Cuando se revisan las fotografías de aquella visita, impresionan las multitudes que salían a saludar a la comitiva cubana, los lugares impensados hasta donde escalaban las personas para ver y oír a Fidel, incluso arriesgándose a una caída. Desde árboles, balcones o cualquier sitio de acceso visual, se ven hombres y mujeres de una época y una tradición heroicas, saludar con visible emoción al héroe del Caribe, cuando sólo habían transcurridos meses de la Crisis de Octubre, por cuya solución en falso, el joven revolucionario había cuestionado en los más fuertes términos al liderazgo soviético.

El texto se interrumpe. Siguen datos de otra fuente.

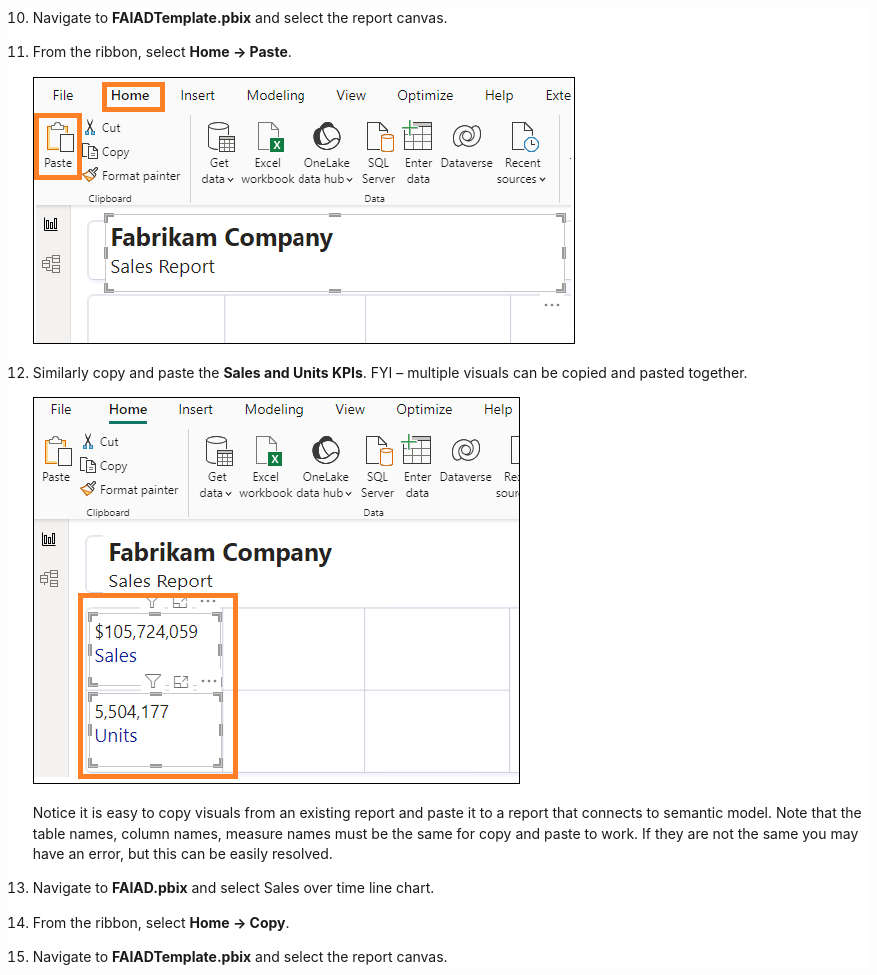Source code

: 10. Navigate to **FAIADTemplate.pbix** and select the report canvas.

11. From the ribbon, select **Home -> Paste**.

	![](../media/lab-07/image105.png)

12. Similarly copy and paste the **Sales and Units KPIs**. FYI – multiple visuals can be copied and pasted together.

	![](../media/lab-07/image108.png)

	Notice it is easy to copy visuals from an existing report and paste it to a report that connects to semantic model. Note that the table names, column names, measure names must be the same for copy and paste to work. If they are not the same you may have an error, but this can be easily resolved.

13. Navigate to **FAIAD.pbix** and select Sales over time line chart.

14. From the ribbon, select **Home -> Copy**.

15. Navigate to **FAIADTemplate.pbix** and select the report canvas.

“Donde quiera que estuviera Fidel lo recibía la gente con un entusiasmo y una simpatía que nunca yo he visto”, declaró a PL, hace sólo unos años, el ya fallecido Leonov, quien solía emocionarse mucho recordándolo.
Frente al monumento a Fidel que acaban de inaugurar en Moscú los presidentes Putin y Díaz Canel, pensaba en el valor de los afectos que distinguieron siempre la relación del líder de la Revolución cubana con los pueblos de Rusia, desde el primer intercambio en directo.

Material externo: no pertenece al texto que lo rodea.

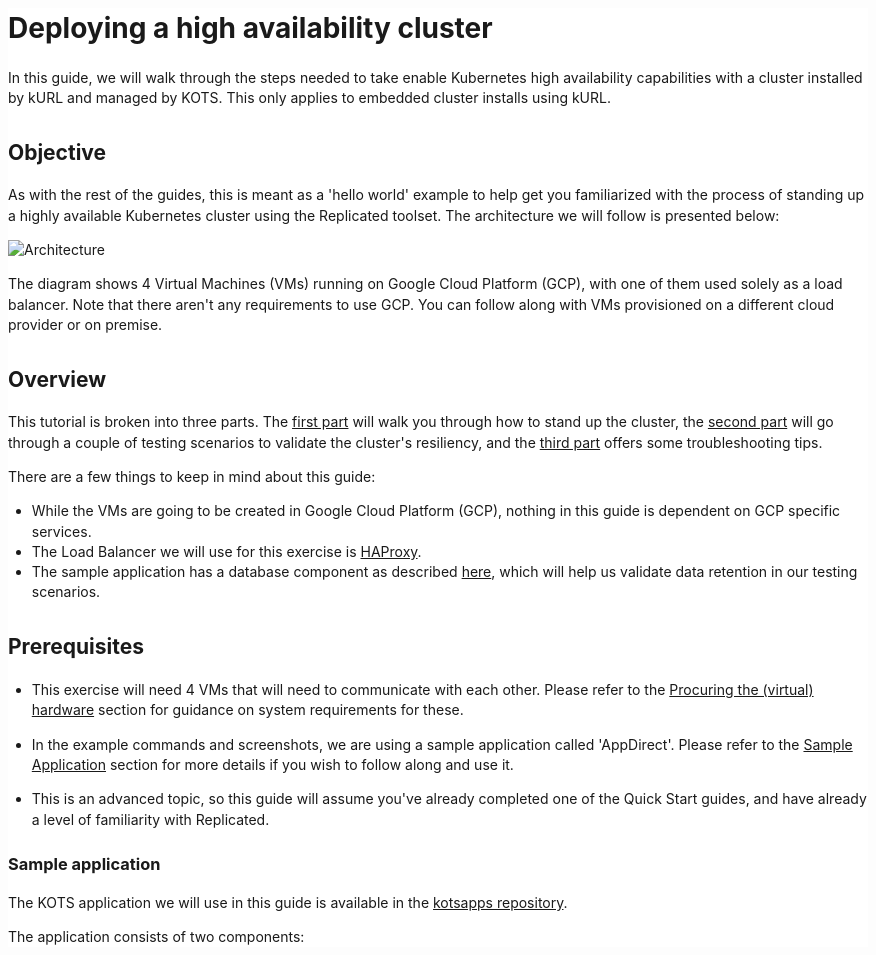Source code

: # Deploying a high availability cluster

In this guide, we will walk through the steps needed to take enable Kubernetes high availability capabilities with a cluster installed by kURL and managed by KOTS. This only applies to embedded cluster installs using kURL.

## Objective

As with the rest of the guides, this is meant as a 'hello world' example to help get you familiarized with the process of standing up a highly available Kubernetes cluster using the Replicated toolset. The architecture we will follow is presented below:

![Architecture](/images/guides/kots/ha-cluster-architecture.png)

The diagram shows 4 Virtual Machines (VMs) running on Google Cloud Platform (GCP), with one of them used solely as a load balancer. Note that there aren't any requirements to use GCP. You can follow along with VMs provisioned on a different cloud provider or on premise.

## Overview

This tutorial is broken into three parts. The [first part](#setting-up-the-cluster) will walk you through how to stand up the cluster, the [second part](#testing-scenarios) will go through a couple of testing scenarios to validate the cluster's resiliency, and the [third part](#troubleshooting) offers some troubleshooting tips.

There are a few things to keep in mind about this guide:

- While the VMs are going to be created in Google Cloud Platform (GCP), nothing in this guide is dependent on GCP specific services.
- The Load Balancer we will use for this exercise is [HAProxy](http://www.haproxy.org/).
- The sample application has a database component as described [here](#sample-application), which will help us validate data retention in our testing scenarios.

## Prerequisites

- This exercise will need 4 VMs that will need to communicate with each other. Please refer to the [Procuring the (virtual) hardware](#provisioning-the-virtual-hardware) section for guidance on system requirements for these.

- In the example commands and screenshots, we are using a sample application called 'AppDirect'. Please refer to the [Sample Application](#sample-application) section for more details if you wish to follow along and use it.

- This is an advanced topic, so this guide will assume you've already completed one of the Quick Start guides, and have already a level of familiarity with Replicated.


### Sample application

The KOTS application we will use in this guide is available in the [kotsapps repository](https://github.com/replicatedhq/kotsapps/tree/master/app-direct).

The application consists of two components:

Los afectos, los agarres del alma, la espiritualidad en todas sus dimensiones, son fuerzas que raramente mencionamos en Cuba al hablar de los líderes vivos o muertos (aunque José Martí sí lo hizo muchas veces), algo que deja incompletas piezas fundamentales del ser humano que se pretende exaltar.
En el caso de la nueva estatua, que eterniza en una sola imagen muchos perfiles de Fidel (el de la Sierra, el de Girón, el que salía a enfrentar los ciclones..) , no es posible mirarla sin recordar el último deseo del líder revolucionario.

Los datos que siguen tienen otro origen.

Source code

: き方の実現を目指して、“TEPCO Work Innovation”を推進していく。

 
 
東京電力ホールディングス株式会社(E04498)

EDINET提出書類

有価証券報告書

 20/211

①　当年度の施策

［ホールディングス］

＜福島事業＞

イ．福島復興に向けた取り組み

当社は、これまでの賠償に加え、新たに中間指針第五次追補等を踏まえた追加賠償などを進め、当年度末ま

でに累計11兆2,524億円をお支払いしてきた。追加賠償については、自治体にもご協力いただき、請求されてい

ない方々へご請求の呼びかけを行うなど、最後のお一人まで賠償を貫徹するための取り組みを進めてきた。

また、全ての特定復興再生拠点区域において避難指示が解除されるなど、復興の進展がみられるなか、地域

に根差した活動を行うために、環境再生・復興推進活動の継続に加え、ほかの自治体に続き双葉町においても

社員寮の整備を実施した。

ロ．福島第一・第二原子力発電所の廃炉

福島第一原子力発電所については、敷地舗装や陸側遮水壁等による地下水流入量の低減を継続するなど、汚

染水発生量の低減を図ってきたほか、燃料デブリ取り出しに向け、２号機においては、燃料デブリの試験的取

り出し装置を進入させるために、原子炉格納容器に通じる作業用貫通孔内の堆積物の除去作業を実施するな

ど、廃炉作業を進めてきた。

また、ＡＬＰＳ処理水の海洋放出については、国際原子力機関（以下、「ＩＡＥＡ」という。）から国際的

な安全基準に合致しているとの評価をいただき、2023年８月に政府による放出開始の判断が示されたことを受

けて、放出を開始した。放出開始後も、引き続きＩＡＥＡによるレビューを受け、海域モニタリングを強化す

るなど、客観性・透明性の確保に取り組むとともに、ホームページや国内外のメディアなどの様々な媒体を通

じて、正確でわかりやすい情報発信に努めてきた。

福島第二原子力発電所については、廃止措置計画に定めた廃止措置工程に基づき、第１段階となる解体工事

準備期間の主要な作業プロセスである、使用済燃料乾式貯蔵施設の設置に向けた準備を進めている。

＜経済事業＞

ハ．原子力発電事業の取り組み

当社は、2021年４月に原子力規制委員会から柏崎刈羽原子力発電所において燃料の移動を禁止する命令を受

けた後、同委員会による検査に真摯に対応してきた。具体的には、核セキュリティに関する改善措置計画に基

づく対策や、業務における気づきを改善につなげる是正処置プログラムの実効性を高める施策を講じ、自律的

Su voluntad de no ser eternizado en monumentos ni estatuas, algo que se hizo ley para Cuba, pero no puede legislarse para otros países donde hoy mismo cientos sino miles de seguidores de sus ideas, buscan un lugar donde recordarlo.
¿Acaso no les dejó él mismo su particular homenaje a ellos (en este caso el pueblo ruso) en decenas de declaraciones, discursos, reflexiones, donde siempre distinguió con las palabras más altas al noble y heroico pueblo que encabezó la Revolución de Octubre y es parte fundamental de la más grande epopeya humana: la Gran Guerra Patria y la derrota del fascismo?
Rusia enfrenta hoy colosales desafíos, cercos y campañas mediáticas que Cuba sufre hace más de 60 años, pero es imposible pensar en ellas y olvidar que durante la mitad de ese tiempo (30 años casi exactos) los castigos a la Isla se aliviaron con la colaboración del mismo pueblo que acaba de honrar a Fidel, en una Rusia que no es ya la Unión Soviética, pero conserva valores humanos y de justicia muy fuertes, aunque se haya pretendido borrarlo durante el período post soviético.
El monumento a Fidel es justamente una expresión de cuánto de vida tienen los ideales humanistas que lo convirtieron en líder del pueblo. Del pueblo cubano y de otros pueblos que se identificaron enseguida con los sueños de aquel que un día inflamó los suyos con las hazañas soviéticas.
“No importa lo que digan los imperialistas, no importan sus calumnias, no importan sus mentiras. Nosotros sabemos lo que son las calumnias de los imperialistas porque las han empleado mucho contra nosotros. Pero, ¡no importa!, esas calumnias se estrellarán contra la realidad”.
Parecía que hablaba pensando en lo que dirían tantos años después los adversarios sobre el acto en el distrito Sókol y la alianza de los dos presidentes de generaciones distintas, de Rusia y de Cuba, que develaron su estatua.